I decided to ride the lane on my way home from DUMBO.  It's narrow, but as long as you're looking ahead of you, the oncoming cyclists won't be a problem.  The problem I found is the lack of a connection between the point where the lane meets the exit ramp of the Brooklyn-Queens Expressway and the bike lane that parallels Kent Avenue along the Williamsburg waterfront, just north of the Navy Yard.  The gap between those two sections of bike lane isn't more than a hundred meters, I'd guess.  But cars are exiting the highway, and I'd bet that most drivers don't know about the lane.  And any cyclist who is riding the lane for the first time probably won't know that there's a point where the lane meets, but doesn't cross, the highway exit ramp.


Perhaps, in another post, I'll tell you about something that happened to me along that stretch of Flushing Avenue before the lane was built.  Don't worry:  It wasn't terrible, just ironic.

18 April 2011

Beware of Indian Three-Speed Bikes

I should've known something wasn't good when I saw this:




Even though I haven't worked in a bike shop in at least fifteen  years, I still have nightmares about this bike. 

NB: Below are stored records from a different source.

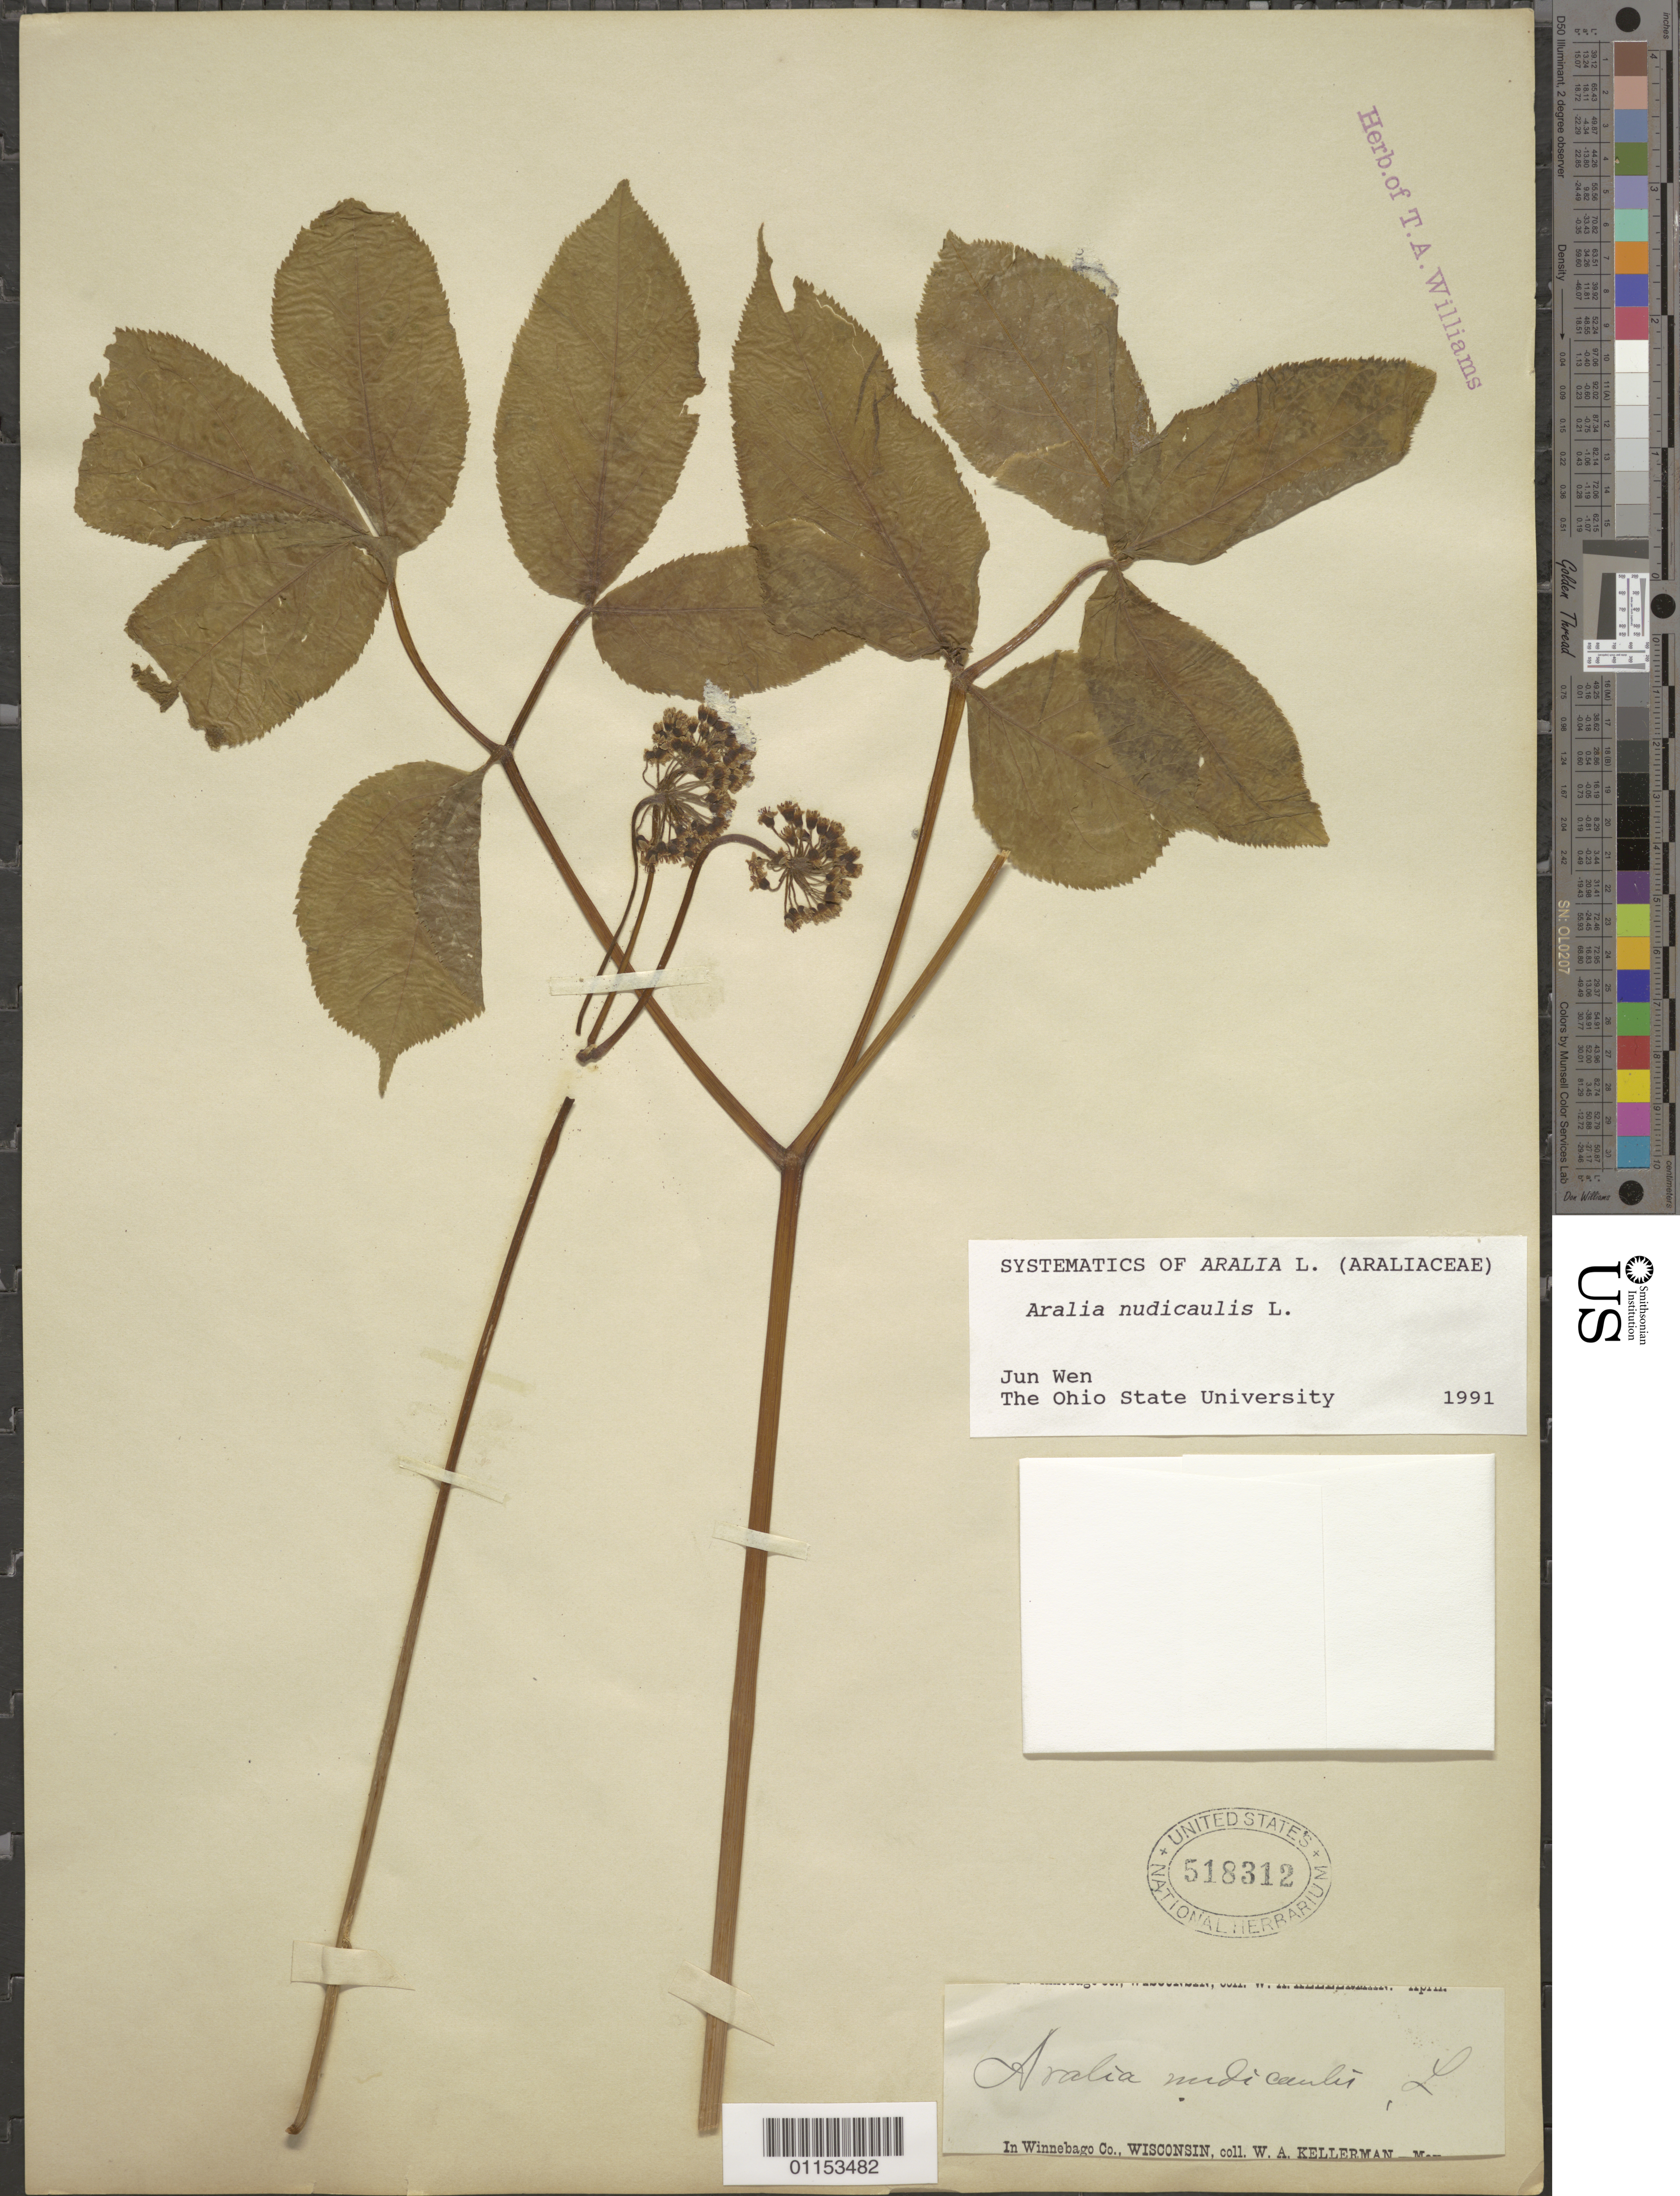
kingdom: Plantae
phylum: Tracheophyta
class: Magnoliopsida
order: Apiales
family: Araliaceae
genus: Aralia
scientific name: Aralia nudicaulis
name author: L.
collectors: W. A. Kellerman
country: United States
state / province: Wisconsin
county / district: Winnebago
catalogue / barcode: US 518312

It's a made-in-India replica of the traditional English roadster--specifically, the Raleigh DL-1.  Like the erstwhile velocipedic pride of Albion, this made-in-India machine has three speeds, rod brakes and one of those rear kickstands that lifts the rear wheel of the ground.


Someone once said that the Yugo took the worst features of the Fiat 128 and made them even worse.  I would say something similar about the relationship between this bike and the DL-1.  It's well-known that rod brakes don't do a very good job of stopping, and that steel rims give poor-to-nonexistent stopping in the rain.  Well, the bike in the photo has inferior versions of those parts.  


And while the DL-1s weren't much fun to work on, the Indian bikes were downright scary.  Pieces broke and threads stripped under a normal amount of torque from riders' bodies as well as from bike shop tools.  Seeing as much rust as you see on the bike in the photo wasn't unusual; what was scary was that brand-new bikes were already rusting from the inside when they were brought into the shop.


Plus, as much as I like pink, the shade of the bike in the photo looked a little too much like Pepto Bismol for my tastes.


The bike was parked in front of a pizzeria where I hadn't gone in some time.  I used to stop there when riding along the Long Island City and Greenpoint waterfronts; sometimes I'd buy a slice or two of pizza and pedal over to the Long Island City piers, which are directly across the East River from the United Nations and directly in line for a nearly perfect view of the Empire State Building. 


The pizza slices from that place were always pretty good.  So was the one I had today.  And the dour middle-aged proprietor who made the pizzas the first time I went there, at least a decade ago, is still plying his trade though, I suspect, he may be a senior citizen by now.  That wouldn't be so bad if he didn't seem so worn, and the place sadder, shabbier-looking and not as clean as I recall from earlier visits.  


Maybe the now-old man senses the end is near.  Several storefronts around his are vacant, with "For Rent" signs in their windows.  I'm not sure of whether they're the result of the economy, which has claimed a lot of restaurants, bars and stores, or of the changing neighborhood.  The places that closed looked like their best days were past when I first saw them, around the first time I went to the pizzeria.  I wouldn't be surprised if I learned that the now-closed bar specialized in Boilermakers.


I wonder whether that Pepto Bismol-colored Indian bike parked in front of that bar, or any of those other places that have closed, will be unearthed by some future archaeologist--from another planet, perhaps.  What would that person/being make of them?